Attorney Carol Sobel, who represented plaintiffs who sued the LAPD over its response to protesters at MacArthur Park in 2007 and at the 2000 Democratic National Convention, said she believes the department has learned from its past mistakes.

“They didn’t come out in all their riot gear and I think that helped. You saw the line officers and it created a different dynamic. They were able to disperse people and do it in a less confrontational manner. They had a presence but they moved out people without the level of confrontation that existed in the past.”

Monday morning, Richard Torres wished they could have saved his shoe store. He spent the night cleaning up the mess left by rioters.

Torres, 29, had been watching the Lakers game at his father’s house in Corona on Sunday night and saw images of the riot on the news.

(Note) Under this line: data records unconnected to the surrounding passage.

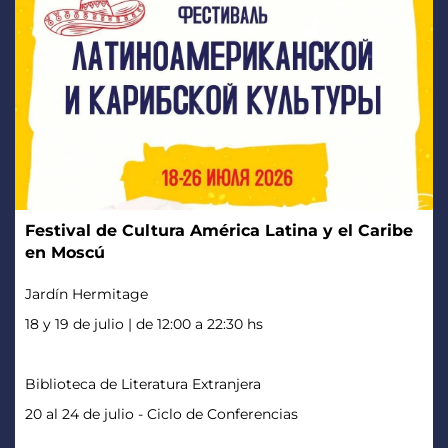
Festival de Cultura América Latina y el Caribe
en Moscú
Jardín Hermitage
18 y 19 de julio | de 12:00 a 22:30 hs
Biblioteca de Literatura Extranjera
20 al 24 de julio - Ciclo de Conferencias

He recognized the intersection of Pico and Flower, where his store is located. Torres and his girlfriend, who manages the store, headed downtown.

When they arrived, less than an hour after the game ended, shoe boxes were scattered all over the block. Some shoes had been lit on fire and thrown down the street. They came through the back door of the store and saw that the storage room was nearly empty. Fewer than 20 pairs of shoes were left of about 800 pairs of consignment sneakers.

Neighbors told them the rioters had ripped open the back door while chanting, “We want shoes, we want shoes.” Glass display cases had been shattered. Two computers, cash, sunglasses and hats were looted.

Torres’ eyes grew teary looking at the mess on the floor. “It makes me not want to be a basketball fan.”

He said he opened the store near the Staples Center in November 2007 because he was a Lakers fan and he thought the post-game crowd would be the right clientele for his consignment sneakers. He estimated that his loss was about $140,000. Monday morning, police arrested a man and a woman who live in the same building as the store. Officers found six boxes of shoes in their apartment.